### Task material:
=-=-=-=-=

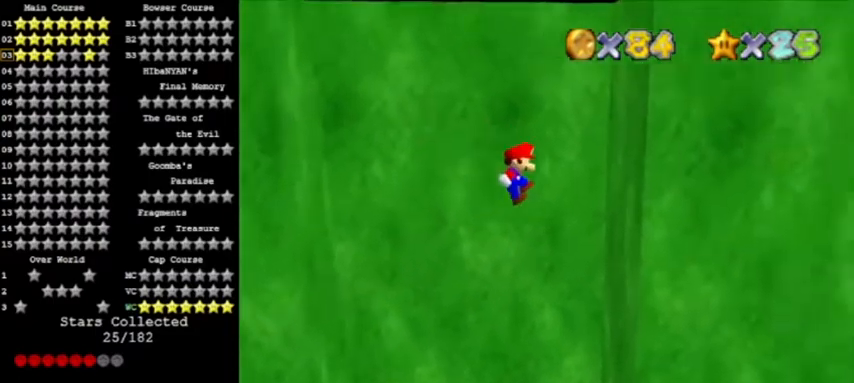
{"buttons": ["A"], "left_stick": "center", "events": [[100, "A", "up"], [300, "A", "down"], [367, "left_stick", "center"]]}
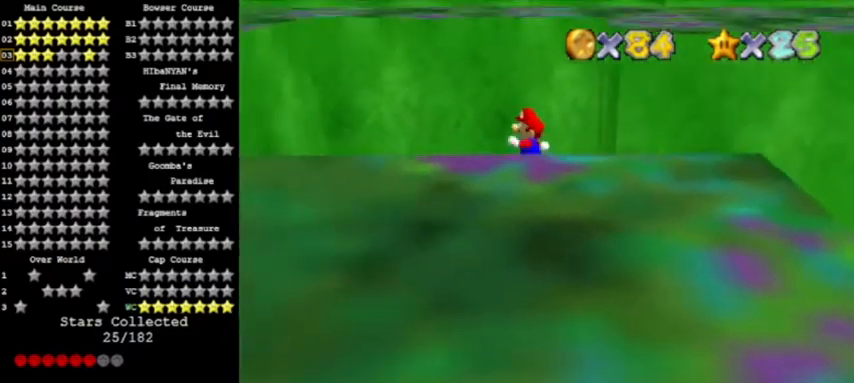
{"buttons": ["A"], "left_stick": "left", "events": [[167, "left_stick", "left"]]}
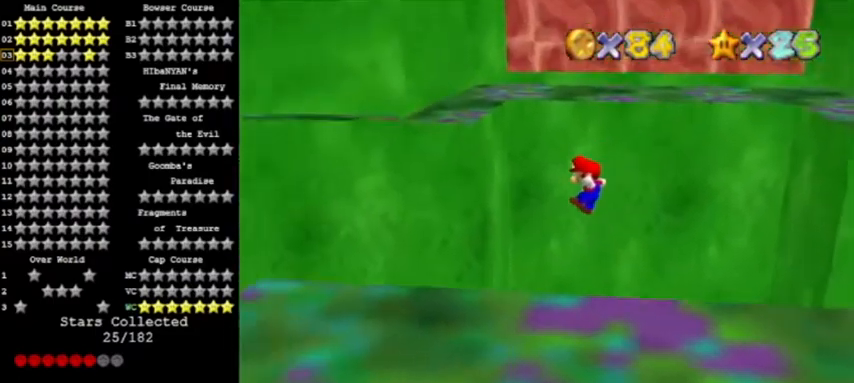
{"buttons": [], "left_stick": "right", "events": [[67, "A", "up"], [233, "A", "down"], [300, "left_stick", "right"], [367, "A", "up"]]}
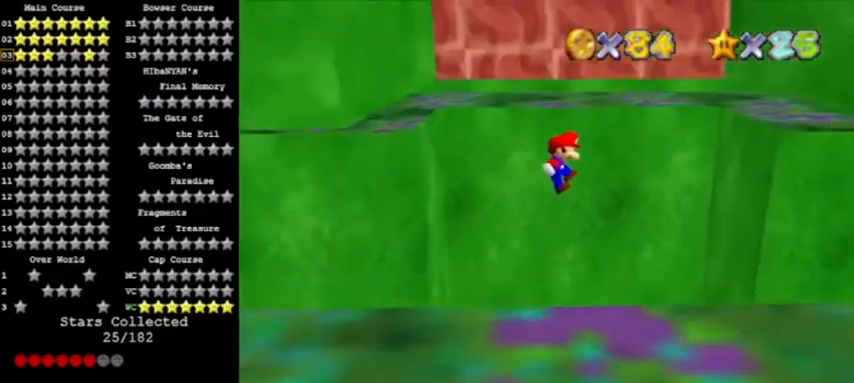
{"buttons": ["A"], "left_stick": "left", "events": [[467, "left_stick", "left"], [501, "A", "down"]]}
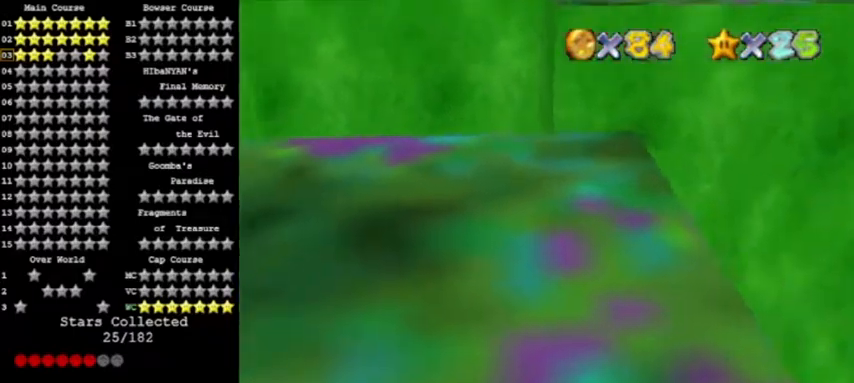
{"buttons": [], "left_stick": "left", "events": [[233, "A", "up"]]}
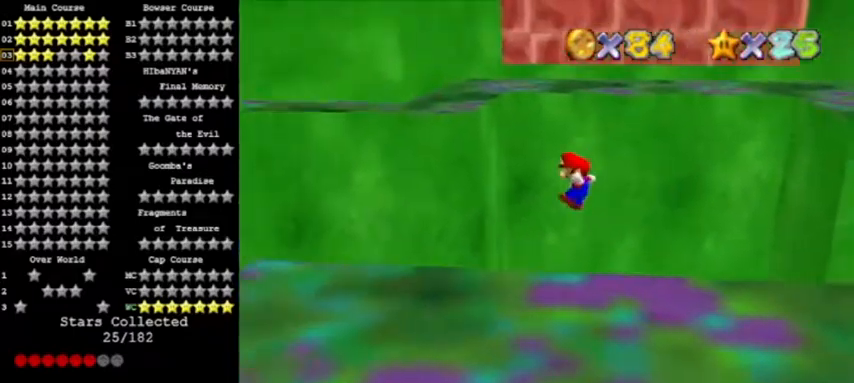
{"buttons": ["A"], "left_stick": "down-right", "events": [[201, "A", "down"], [267, "left_stick", "down-right"]]}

=-=-=-=-=

### What to work on:
Set down every record exactly, without the pictures.

### Solved exercise:
{"buttons": ["A"], "left_stick": "center", "events": [[100, "A", "up"], [300, "A", "down"], [367, "left_stick", "center"]]}
{"buttons": ["A"], "left_stick": "left", "events": [[167, "left_stick", "left"]]}
{"buttons": [], "left_stick": "right", "events": [[67, "A", "up"], [233, "A", "down"], [300, "left_stick", "right"], [367, "A", "up"]]}
{"buttons": ["A"], "left_stick": "left", "events": [[467, "left_stick", "left"], [501, "A", "down"]]}
{"buttons": [], "left_stick": "left", "events": [[233, "A", "up"]]}
{"buttons": ["A"], "left_stick": "down-right", "events": [[201, "A", "down"], [267, "left_stick", "down-right"]]}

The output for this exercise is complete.